REQUIREMENT: Reproduce every line of the records below verbatim, omitting the pictures from the reproduction.

RECORDS SHOWN:
◆ ◆ ◆ ◆
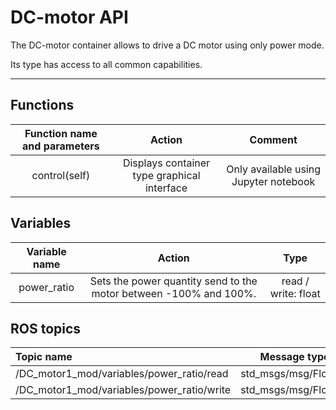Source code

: # DC-motor API

The DC-motor container allows to drive a DC motor using only power mode.

Its type has access to all common capabilities.

----

## Functions

| **Function name and parameters** | **Action** | **Comment** |
|:---:|:---:|:---:|
| control(self) | Displays container type graphical interface | Only available using Jupyter notebook |

## Variables

| **Variable name** | **Action** | **Type** |
|:---:|:---:|:---:|
| power_ratio | Sets the power quantity send to the motor between -100% and 100%. | read / write: float |

## ROS topics
| **Topic name** | **Message type** |
|:----|:---:|
| /DC_motor1_mod/variables/power_ratio/read | std_msgs/msg/Float32
| /DC_motor1_mod/variables/power_ratio/write | std_msgs/msg/Float32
◆ ◆ ◆ ◆
REPLY TO THE TASK:
Source code

: # DC-motor API

The DC-motor container allows to drive a DC motor using only power mode.

Its type has access to all common capabilities.

----

## Functions

| **Function name and parameters** | **Action** | **Comment** |
|:---:|:---:|:---:|
| control(self) | Displays container type graphical interface | Only available using Jupyter notebook |

## Variables

| **Variable name** | **Action** | **Type** |
|:---:|:---:|:---:|
| power_ratio | Sets the power quantity send to the motor between -100% and 100%. | read / write: float |

## ROS topics
| **Topic name** | **Message type** |
|:----|:---:|
| /DC_motor1_mod/variables/power_ratio/read | std_msgs/msg/Float32
| /DC_motor1_mod/variables/power_ratio/write | std_msgs/msg/Float32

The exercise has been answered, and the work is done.